5. PATTERN OF EARLY REFLECTIONS:
The perception of the spatial image is increased with the appliance of a dynamic pattern of early reflections. Four virtual walls, ceiling and floor are calculated at a certain distance where the sound energy is reflected. These early reflections approach the listener slightly delayed to the original signal and from different directions. These directions change according to the movement of the source. Also the amplitude changes in respect to the distance, the virtual reflected sound has travelled. According to David Griesinger the parameters should be chosen in that way that the reflections approach in a time- window of 20-50 ms after the source. Two kinds of reflections are calculated here: Specular and diffuse reflections, as the laws of reflection are different. Ofcourse the early reflections are also spatially distributed to simulate their natural direction. The result is a lot more transparency and an increased image of depth aswell an enhanced perception of distance.


Encoding Movement

In the Csound- spatializing .orc the Doppler-shift of frequency has been coded using the formula f'= f(c/c-v). Whereas f' is the resulting frequency, c is the speed of sound propagation through the air (345m/s) and v is the speed of the source related to the listener. Note that the sound is related to velocity in such a way that there is no longer an absolute pitch of a sound: the composition changes with the movement of the sound.

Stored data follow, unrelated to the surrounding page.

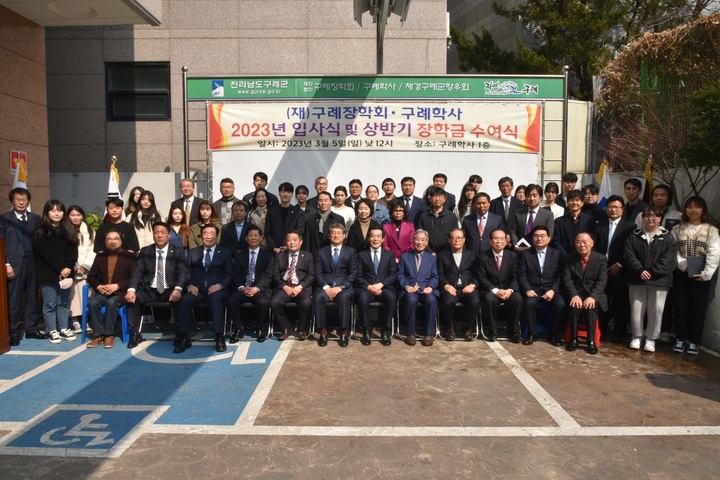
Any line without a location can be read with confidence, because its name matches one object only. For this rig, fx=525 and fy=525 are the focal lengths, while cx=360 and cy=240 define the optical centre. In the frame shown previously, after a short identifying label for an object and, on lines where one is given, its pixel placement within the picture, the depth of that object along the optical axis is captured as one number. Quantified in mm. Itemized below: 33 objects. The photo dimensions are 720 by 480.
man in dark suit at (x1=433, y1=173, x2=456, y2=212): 7301
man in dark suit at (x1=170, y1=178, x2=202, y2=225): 7133
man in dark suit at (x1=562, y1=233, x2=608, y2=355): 5684
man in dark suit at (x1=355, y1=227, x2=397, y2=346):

General (Zak- Patch- System)

Please note that the processing of the sound in terms of spatialisation, depth modelling etc. is spread among several instruments within the Csound orchestra. The sound is passed among the instrument as an a-rate- variable, whereas the A (angle), E (elevation) and D (distance) positions are passed a k-rate variables, both via Zak-Pach- System.


Decoding

The decoding is done in a separate .orc. There are some speaker setups already coded, but they may be completed due to personal needs. Usually there has to be done a test- run with the amplitude factor girescale set to 1. In the output window the maximum amplitudes of every generated soundfile will appear after finishing. The appropriate amplitude factor can be calculated then by dividing 32768 by the maximum output. This factor will differ everytime regarding the used input and the selected speaker setup. If the "soundout"-opcode had been chosen for output, the 8-bit output files however have to be converted into 16 bit files and a header has to be written. This can be done for example with the programme Soundhack (freeware, but mac only). The Files then have to be fed for example into an editing programme to be able to play them simultaneously.



Footnotes

[1] Charles Dodge, Thomas A. Jerse: Computer Music (2nd Edition), Chapter 10.2C, P. 314
[2] ebd., Chapter 10.2F, S. 319
[3] David Griesinger: "The Psychoacoustics of Listening Area, Depth, and Envelopment in Surround Recordings and their relationship to Microphone Technique", Session- Paper at the 19 AES Conference, June 2001
[4] "The Theory and Practice of Perceptual Modeling - How to use Electronic Reverberation to Add Depth and Envelopment Without Reducing Clarity" Downloadable at D. Griesinger's pages.